Repeat the listing that follows character for character, omitting images.
--- Raw data ---
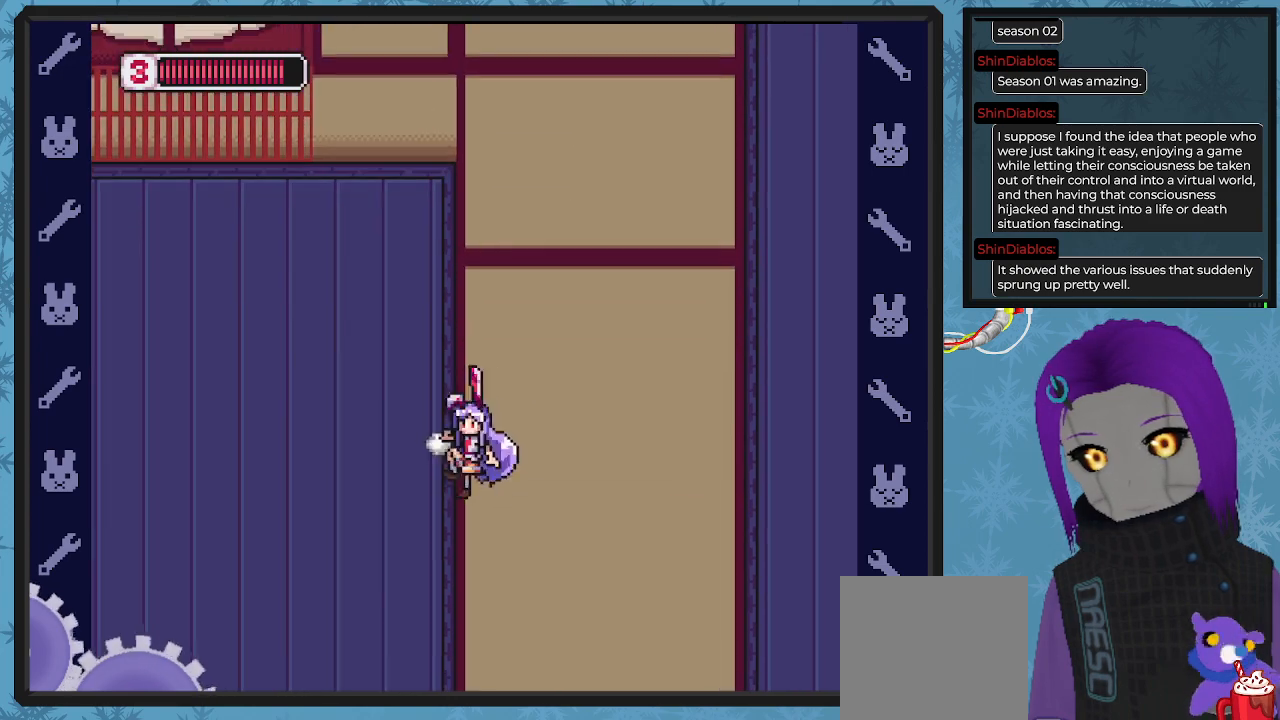
{"buttons": ["DPAD_LEFT"], "left_stick": "center", "events": []}
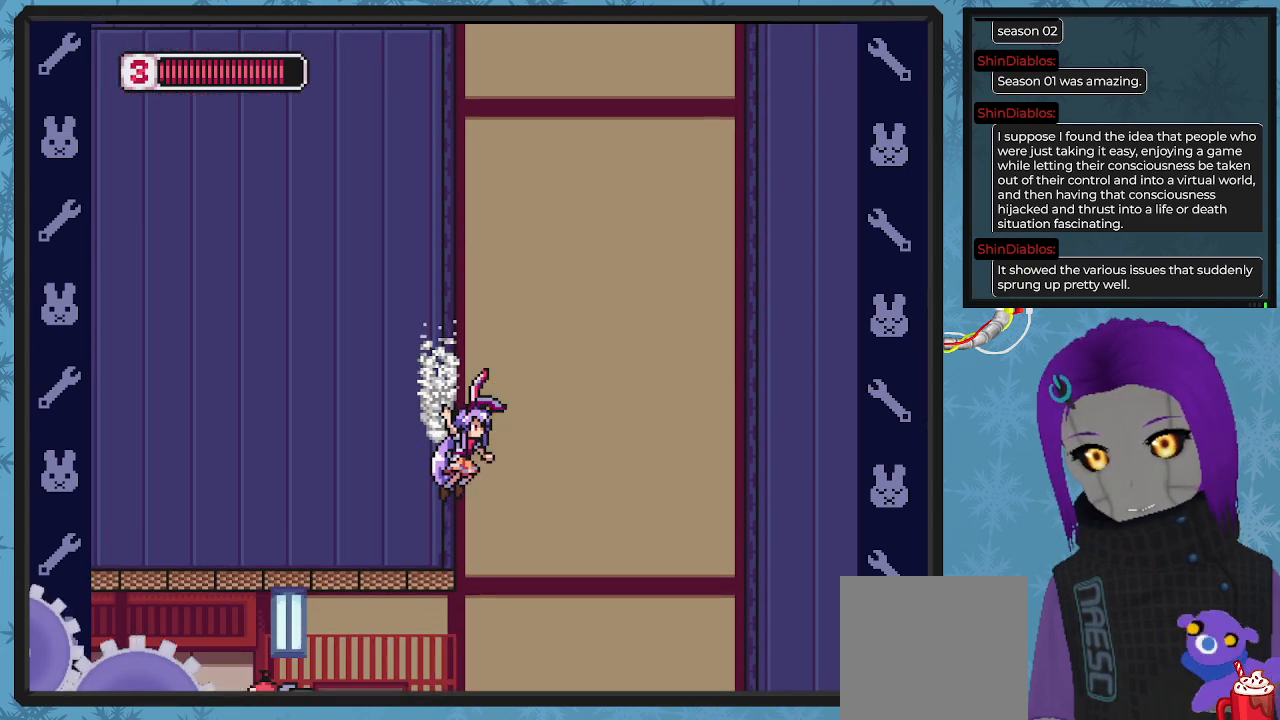
{"buttons": ["DPAD_RIGHT"], "left_stick": "center", "events": [[233, "A", "down"], [233, "DPAD_UP", "down"], [267, "DPAD_LEFT", "up"], [333, "DPAD_UP", "up"], [367, "DPAD_RIGHT", "down"], [467, "A", "up"]]}
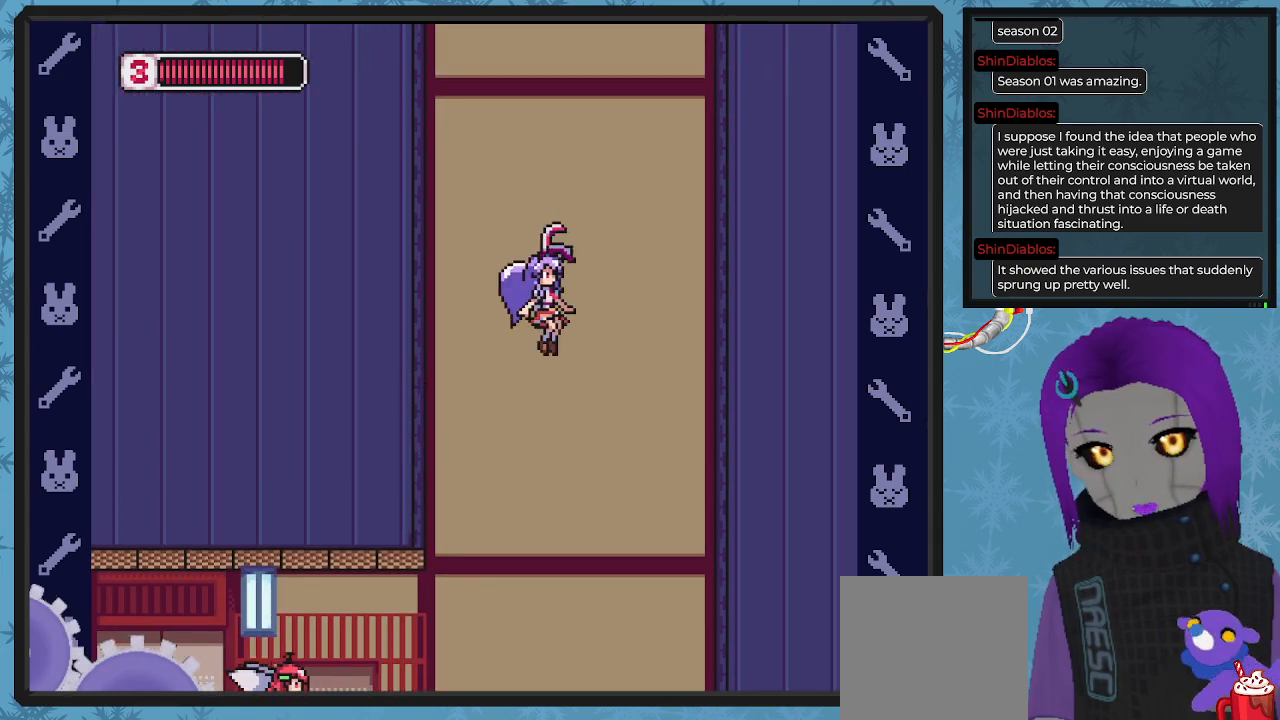
{"buttons": [], "left_stick": "center", "events": [[233, "DPAD_RIGHT", "up"], [333, "DPAD_LEFT", "down"], [433, "X", "down"], [467, "DPAD_LEFT", "up"], [500, "X", "up"]]}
---
> Result
{"buttons": ["DPAD_LEFT"], "left_stick": "center", "events": []}
{"buttons": ["DPAD_RIGHT"], "left_stick": "center", "events": [[233, "A", "down"], [233, "DPAD_UP", "down"], [267, "DPAD_LEFT", "up"], [333, "DPAD_UP", "up"], [367, "DPAD_RIGHT", "down"], [467, "A", "up"]]}
{"buttons": [], "left_stick": "center", "events": [[233, "DPAD_RIGHT", "up"], [333, "DPAD_LEFT", "down"], [433, "X", "down"], [467, "DPAD_LEFT", "up"], [500, "X", "up"]]}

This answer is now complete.